Oh dear, there's been more riots in London. My views on the protests haven't changed, and the quote from my previous post still stands. This time round the police came out in force, leading to this gem of a comment that the BBC quoted:
From twitter: Why don't they stop sending a ridiculous amount of police out for small scale protests instead of cutting education spending?
Well, the last protest was "small scale" and look what happened there.
Anyway, while all this was going on Nick Clegg did make a good point: "Examine our proposals before taking to the streets. Listen and look before you march and shout." And indeed there are some significant points in the proposals:
Point 1: you do not pay any tuition fees up front.
Point 2: you do not have to start repaying fees until you earn more than £21k (and then it's 9% of what you earn above the threshold).
Point 3: your student loan is written off (without, I believe, affecting your credit rating) 30 years after graduating.
I do wonder just how much of the loan the average person will pay back. Hmm... let's assume an annual loan of £10k, this works out as £3k or so cost of living and £6k or so fees. Interest rates will be 0% for people on incomes of £21k, rising to 3 points above inflation for people on incomes of £41k. Let's assume a linear increase and 2% inflation, so at £31k you pay 2.5% interest.
So, after your three years of university you'll end up with a £30k loan (£10k × 3 years at 0% interest). This is actually slightly better than the current system, in that currently you do pay interest (pegged at inflation) from day 1, although your loan before interest under the old system would only be £18k or so.
Let's say you go into work bang on the £21k threshold, and each year at work you get a 3% rise. That's probably a highly unrealistic scenario, but it'll do for some rough numbers.

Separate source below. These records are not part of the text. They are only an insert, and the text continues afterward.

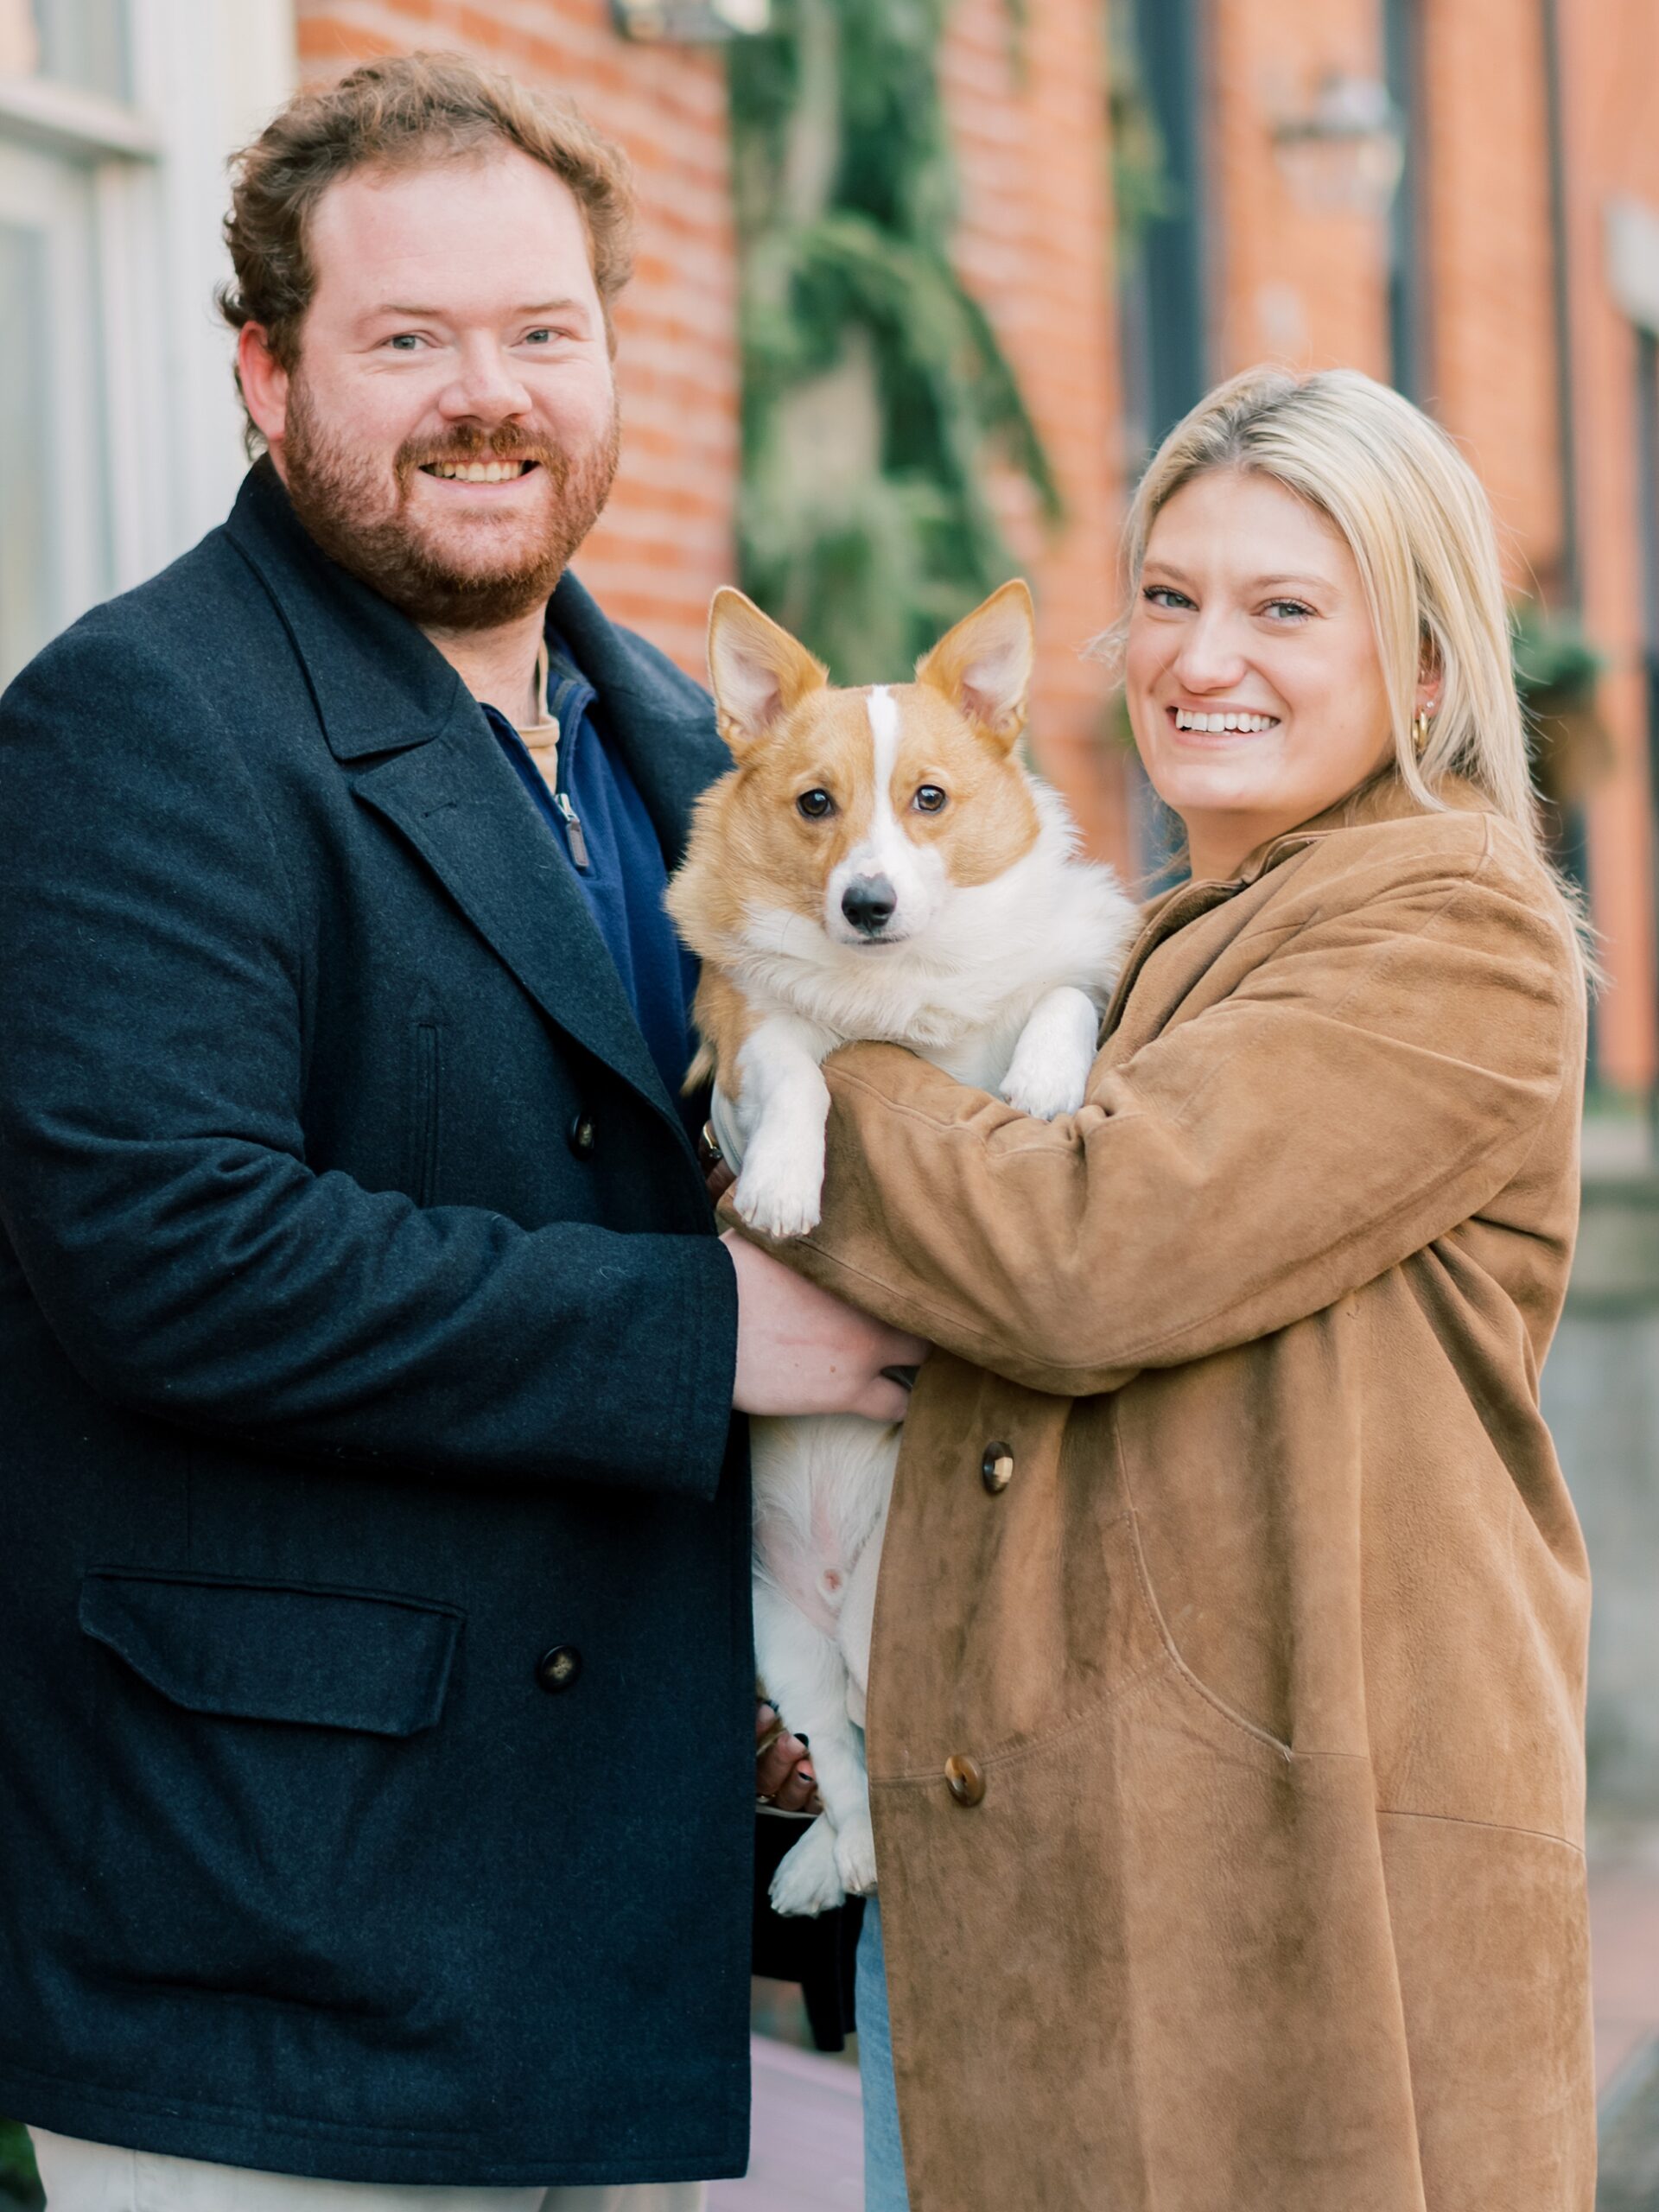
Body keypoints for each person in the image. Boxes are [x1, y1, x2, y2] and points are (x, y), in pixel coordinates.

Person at [0, 50, 921, 2212]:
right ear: (264, 370)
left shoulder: (700, 754)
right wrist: (713, 1332)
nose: (484, 393)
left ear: (614, 354)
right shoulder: (133, 722)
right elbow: (176, 1253)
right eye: (406, 339)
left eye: (539, 332)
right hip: (272, 1946)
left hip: (622, 1928)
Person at [734, 365, 1598, 2212]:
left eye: (1288, 605)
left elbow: (1079, 1251)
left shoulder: (1446, 923)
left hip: (1281, 1909)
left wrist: (793, 1039)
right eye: (1172, 594)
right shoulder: (1163, 939)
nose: (1208, 652)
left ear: (1428, 670)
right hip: (1032, 1899)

I vaguely remember there being nice equations to do with applying interest, but I can't remember what they were so I'm going to do this the old fashioned way with mad Excel skillz.
That's... not what I expected. The politicians weren't lying when they said that most people won't repay the full amount. Or were they? Just how much do you pay over the 30 year period?
I'll leave working that out as an exercise for the reader, though I'll give you a hint: they're still lying.